MonoNPHM: Dynamic Head Reconstruction from Monocular Videos
This work addresses the problem of creating easily accessible neural parametric face models for researchers and practitioners in computer vision and graphics, representing an incremental improvement in dynamic face reconstruction from monocular videos.
The paper tackles dynamic 3D head reconstruction from monocular RGB videos by proposing MonoNPHM, a method that uses a latent appearance space and hyper-dimensional deformation fields to improve geometry and color representation, achieving significant performance gains over baselines on 20 challenging Kinect sequences.

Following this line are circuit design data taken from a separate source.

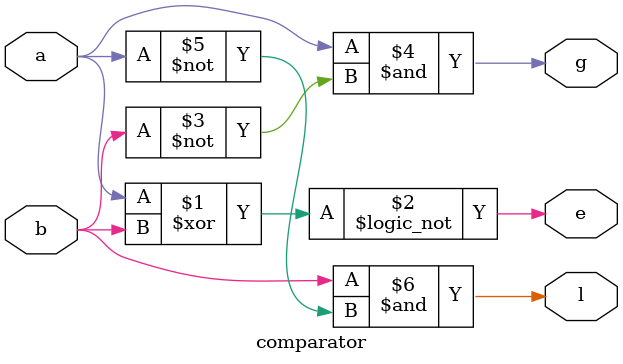
<source format=v>
module comparator(
    input a,b,
    output e,g,l 
    );
   assign e = !(a^b); // e = equal to
   assign g = a & ~b; // g = greater than
   assign l = b & ~a; // l = less than
endmodule

</source>
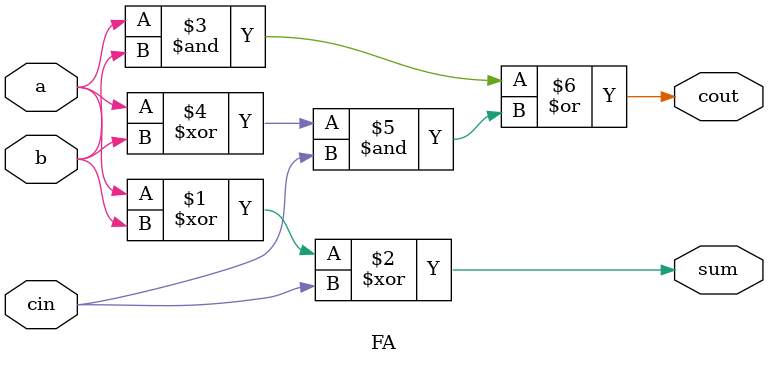
<source format=v>
module FFA (
	output [3:0] sum,
	output cout,
	input [3:0] a, b, 
	input cin
);
	wire [2:0] c;
	FA f1(.sum(sum[0]), .cout(c[0]), .a(a[0]), .b(b[0]), .cin(cin));
	FA f2(.sum(sum[1]), .cout(c[1]), .a(a[1]), .b(b[1]), .cin(c[0]));
	FA f3(.sum(sum[2]), .cout(c[2]), .a(a[2]), .b(b[2]), .cin(c[1]));
	FA f4(.sum(sum[3]), .cout(cout), .a(a[3]), .b(b[3]), .cin(c[2]));
endmodule

// Full adder 1-bit
module FA(
	output sum, cout,
	input a, b, cin
);
	assign sum = a ^ b ^ cin;
	assign cout = a & b | ((a^b) & cin);
	
endmodule 
</source>
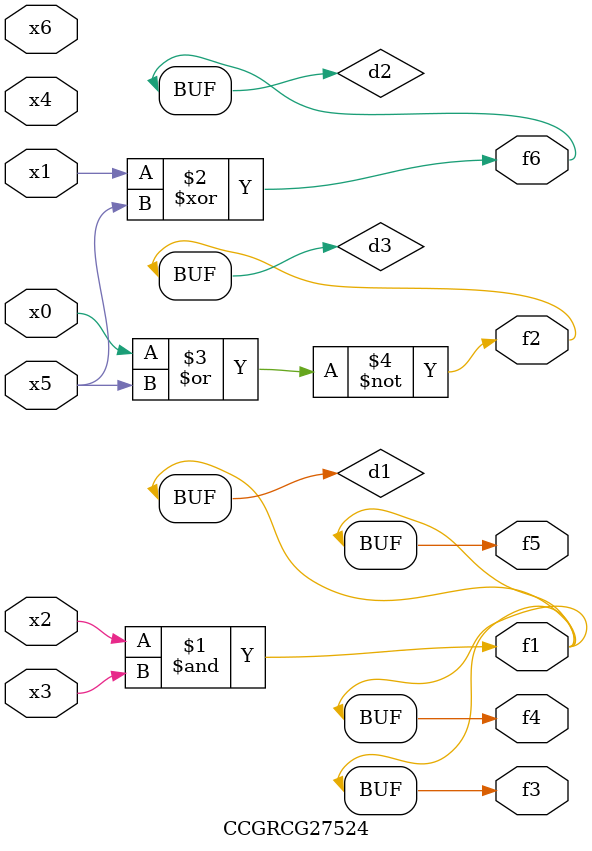
<source format=v>
module CCGRCG27524(
	input x0, x1, x2, x3, x4, x5, x6,
	output f1, f2, f3, f4, f5, f6
);

	wire d1, d2, d3;

	and (d1, x2, x3);
	xor (d2, x1, x5);
	nor (d3, x0, x5);
	assign f1 = d1;
	assign f2 = d3;
	assign f3 = d1;
	assign f4 = d1;
	assign f5 = d1;
	assign f6 = d2;
endmodule

</source>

We present Monocular Neural Parametric Head Models (MonoNPHM) for dynamic 3D head reconstructions from monocular RGB videos. To this end, we propose a latent appearance space that parameterizes a texture field on top of a neural parametric model. We constrain predicted color values to be correlated with the underlying geometry such that gradients from RGB effectively influence latent geometry codes during inverse rendering. To increase the representational capacity of our expression space, we augment our backward deformation field with hyper-dimensions, thus improving color and geometry representation in topologically challenging expressions. Using MonoNPHM as a learned prior, we approach the task of 3D head reconstruction using signed distance field based volumetric rendering. By numerically inverting our backward deformation field, we incorporated a landmark loss using facial anchor points that are closely tied to our canonical geometry representation. To evaluate the task of dynamic face reconstruction from monocular RGB videos we record 20 challenging Kinect sequences under casual conditions. MonoNPHM outperforms all baselines with a significant margin, and makes an important step towards easily accessible neural parametric face models through RGB tracking.